[Source text Boundary: Start]

I have said this many times before but I really love dystopian fiction. From ‘The War of the Worlds’ to the ‘Time Machine’, I’ve always enjoyed reading about a twisted dark future for humanity. Although I’m an optimist I’m intrigued to read other people’s ideas about it. Without a doubt, my favourite dystopian author is John Wyndham. His most famous work would be the Day of the Triffids and he wrote during the 1930s. He is a highly talented writer known for the originality of his ideas and his eloquence. So here are my recommendations for reading any of John Wyndham’s works.
Exiles on Asperus
This is a novella with 3 interesting stories. My favourite one was ‘Exiles on Asperus’ itself. The story centres around an exploratory mission to a far off planet inhabited by a species called the battracks. Just see how they have turned man’s adaptability against him. This story sent shivers down my spine. The venus adventure was interesting. I have to say evmus sounded pretty bleak but the theme of how the grass is greener on the other side made for a thought-provoking read. I’d really recommend it. In the final segment called ‘No Place like Earth’, I highly enjoyed it too. The story revolved around a colonial mission to venus where the crew were surprised by the local inhabitants. What I liked the most about this story was the way the two different groups of humans had followed completely different paths and the contrast between the very different directions they’d chosen.

[Source text Boundary: End]

— Task item a —
In one to three sentences, explain what the Wyndham review says the writer liked most about 'No Place like Earth'.
The records below come from a different source than the Wyndham review.

[Available data Boundary: Start]

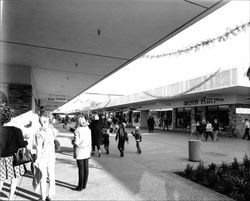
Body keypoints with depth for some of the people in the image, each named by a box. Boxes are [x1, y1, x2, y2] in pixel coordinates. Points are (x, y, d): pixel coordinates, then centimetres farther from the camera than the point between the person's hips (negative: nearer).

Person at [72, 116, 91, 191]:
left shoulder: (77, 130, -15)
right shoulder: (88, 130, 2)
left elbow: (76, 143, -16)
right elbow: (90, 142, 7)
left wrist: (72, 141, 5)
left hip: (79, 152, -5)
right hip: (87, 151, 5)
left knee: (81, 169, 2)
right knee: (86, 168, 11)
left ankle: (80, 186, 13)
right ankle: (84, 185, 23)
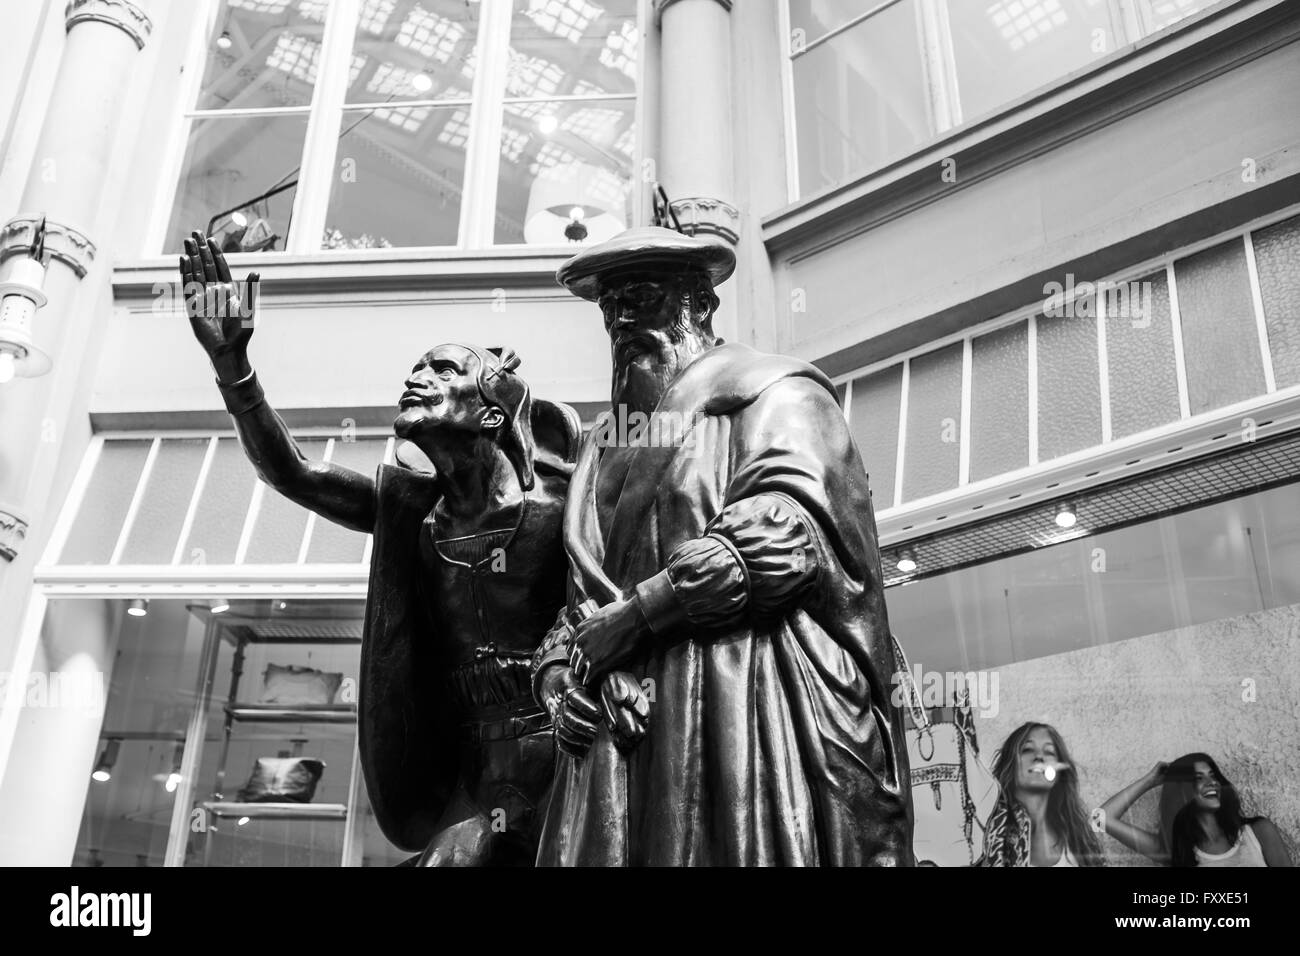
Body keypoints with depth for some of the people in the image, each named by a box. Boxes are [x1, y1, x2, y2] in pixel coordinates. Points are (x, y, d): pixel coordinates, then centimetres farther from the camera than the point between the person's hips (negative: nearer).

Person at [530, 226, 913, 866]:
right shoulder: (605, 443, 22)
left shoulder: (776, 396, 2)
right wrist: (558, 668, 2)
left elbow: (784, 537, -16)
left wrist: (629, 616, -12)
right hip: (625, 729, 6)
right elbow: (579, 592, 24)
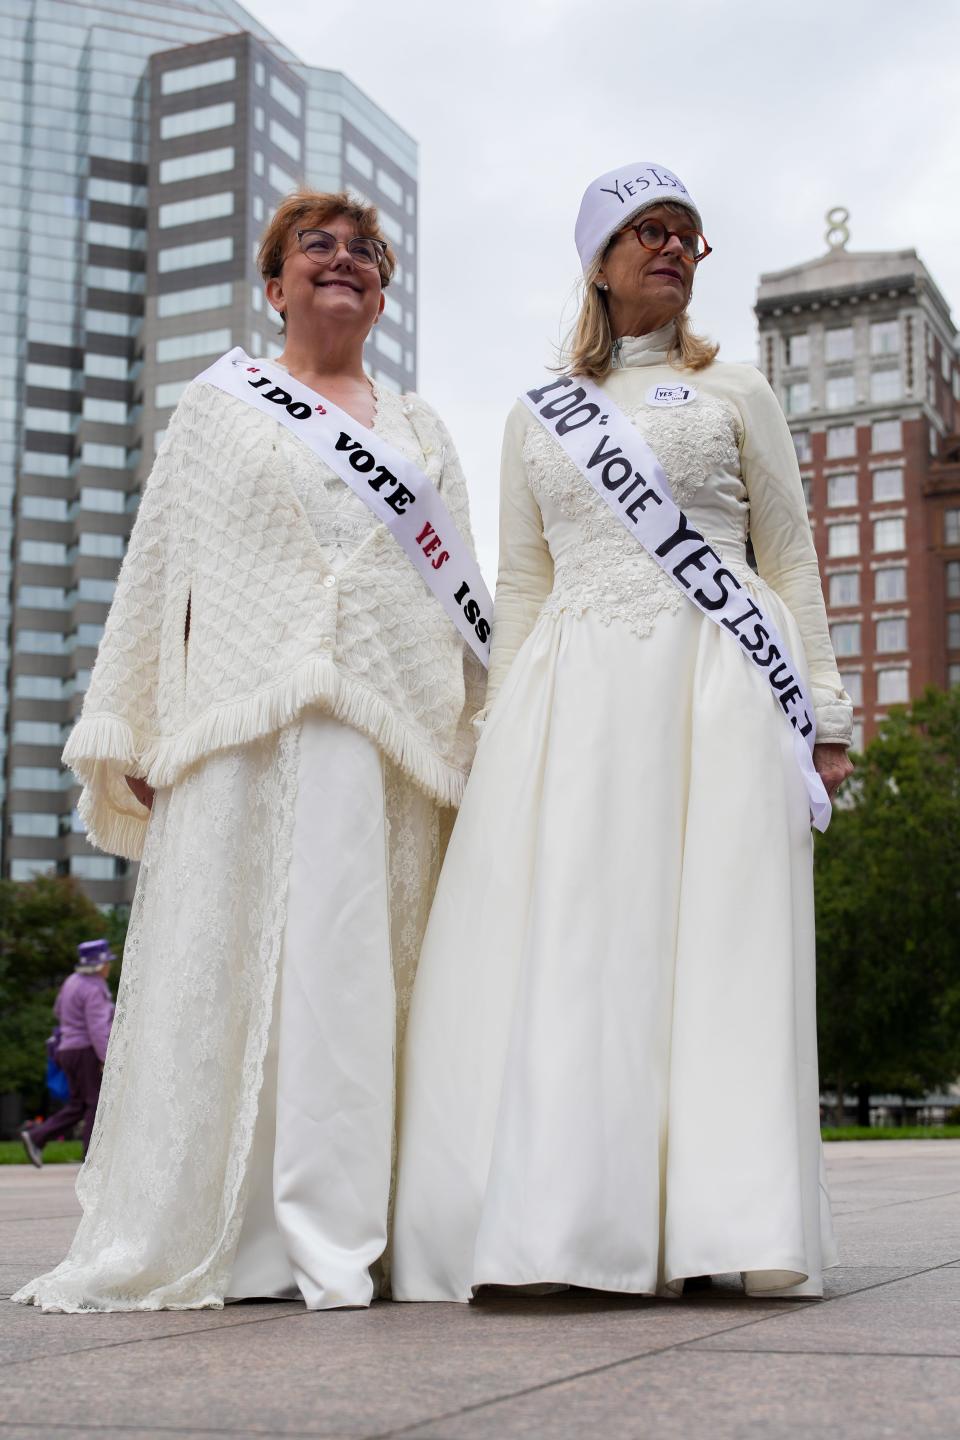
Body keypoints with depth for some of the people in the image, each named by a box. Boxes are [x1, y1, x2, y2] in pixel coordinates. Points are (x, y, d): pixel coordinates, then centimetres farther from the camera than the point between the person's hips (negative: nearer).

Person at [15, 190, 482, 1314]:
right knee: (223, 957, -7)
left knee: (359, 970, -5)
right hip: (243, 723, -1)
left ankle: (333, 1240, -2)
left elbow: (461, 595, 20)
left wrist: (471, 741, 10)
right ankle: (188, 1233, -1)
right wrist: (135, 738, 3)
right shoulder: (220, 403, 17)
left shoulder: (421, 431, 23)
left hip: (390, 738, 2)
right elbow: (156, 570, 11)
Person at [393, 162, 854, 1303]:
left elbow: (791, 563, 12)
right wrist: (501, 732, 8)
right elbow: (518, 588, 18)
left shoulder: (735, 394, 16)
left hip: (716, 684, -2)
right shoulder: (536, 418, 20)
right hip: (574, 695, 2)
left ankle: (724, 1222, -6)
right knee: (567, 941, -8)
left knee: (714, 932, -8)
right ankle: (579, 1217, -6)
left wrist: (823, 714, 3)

[Available data Boundary: End]
[Available data Boundary: Start]

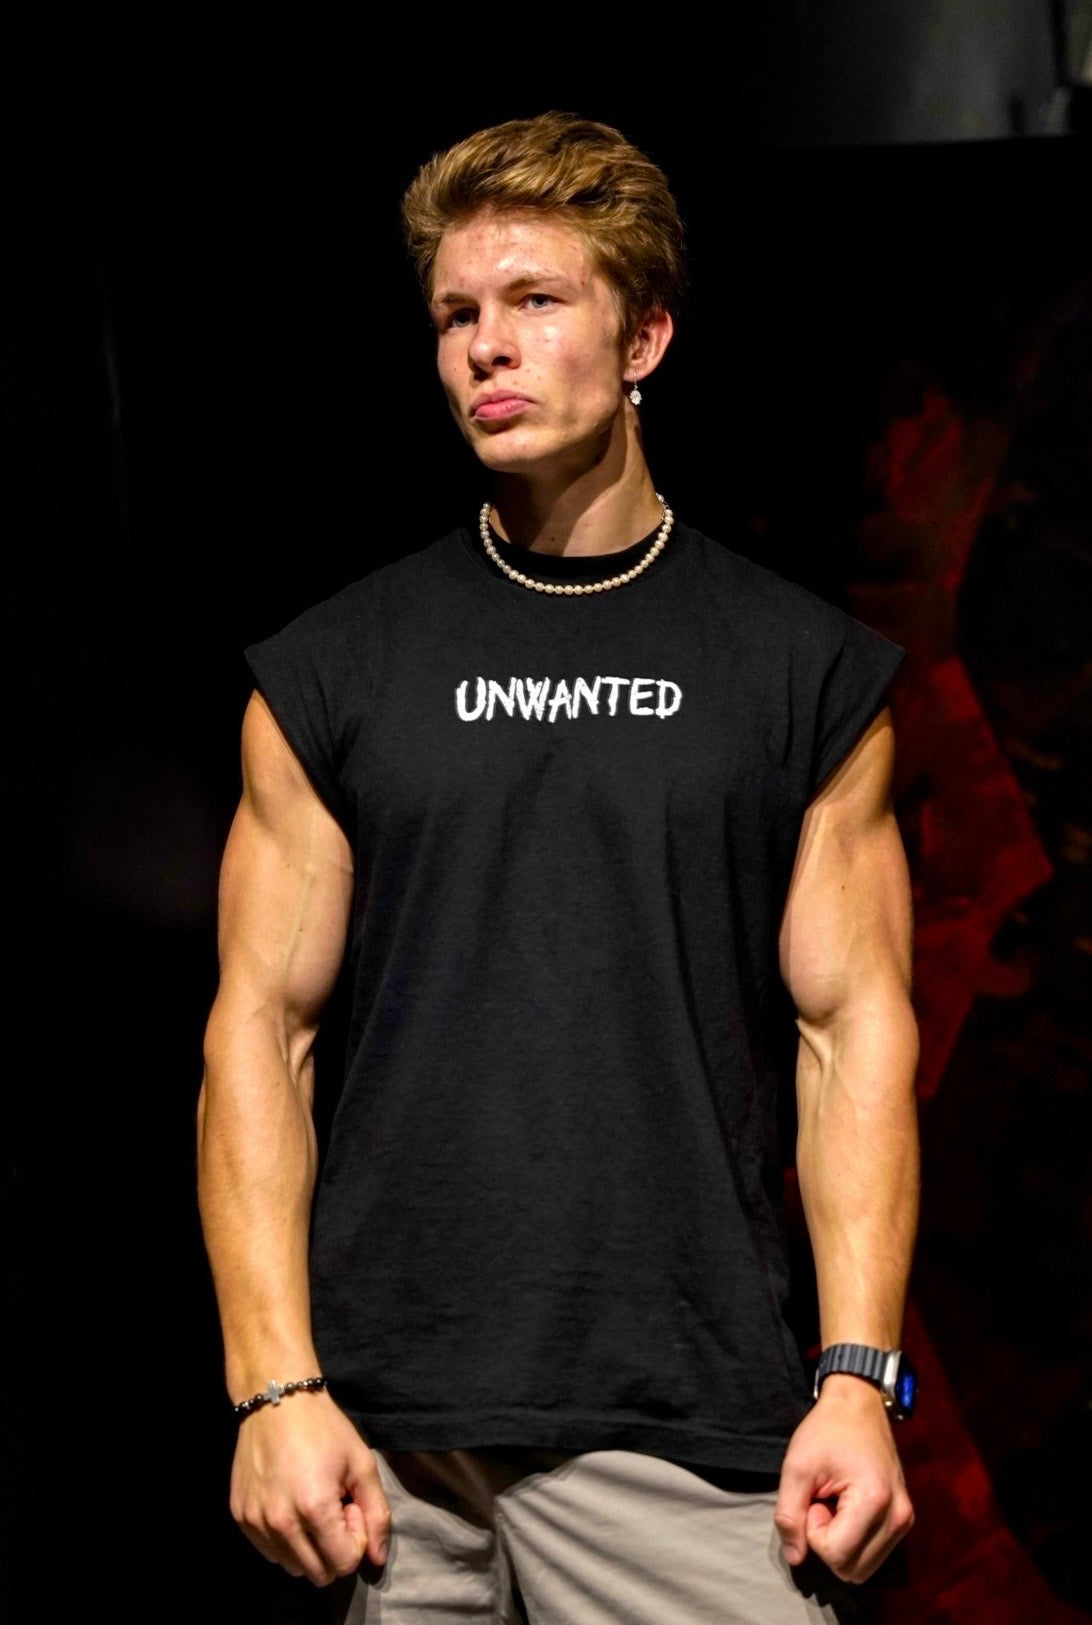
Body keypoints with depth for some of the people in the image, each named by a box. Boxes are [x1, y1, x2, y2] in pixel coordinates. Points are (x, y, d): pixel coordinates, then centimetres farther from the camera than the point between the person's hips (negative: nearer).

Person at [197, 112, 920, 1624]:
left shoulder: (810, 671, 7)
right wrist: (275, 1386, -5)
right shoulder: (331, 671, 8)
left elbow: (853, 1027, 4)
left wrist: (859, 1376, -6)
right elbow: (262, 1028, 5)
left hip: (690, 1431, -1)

[Available data Boundary: End]

— Task item b —
Format the record lines as a numbered list, starting with the line that contains "left shoulder: (421, 431, 23)" and going on through the line that contains "right ankle: (579, 1217, -6)". Leave out blank lines.

— Worked solution a —
The writer liked most how the two different groups of humans had followed completely different paths. The contrast between the very different directions they had chosen was the story's chief appeal.

— Worked solution b —
1. left shoulder: (421, 431, 23)
2. left hip: (390, 738, 2)
3. right elbow: (156, 570, 11)
4. Person at [393, 162, 854, 1303]:
5. left elbow: (791, 563, 12)
6. right wrist: (501, 732, 8)
7. right elbow: (518, 588, 18)
8. left shoulder: (735, 394, 16)
9. left hip: (716, 684, -2)
10. right shoulder: (536, 418, 20)
11. right hip: (574, 695, 2)
12. left ankle: (724, 1222, -6)
13. right knee: (567, 941, -8)
14. left knee: (714, 932, -8)
15. right ankle: (579, 1217, -6)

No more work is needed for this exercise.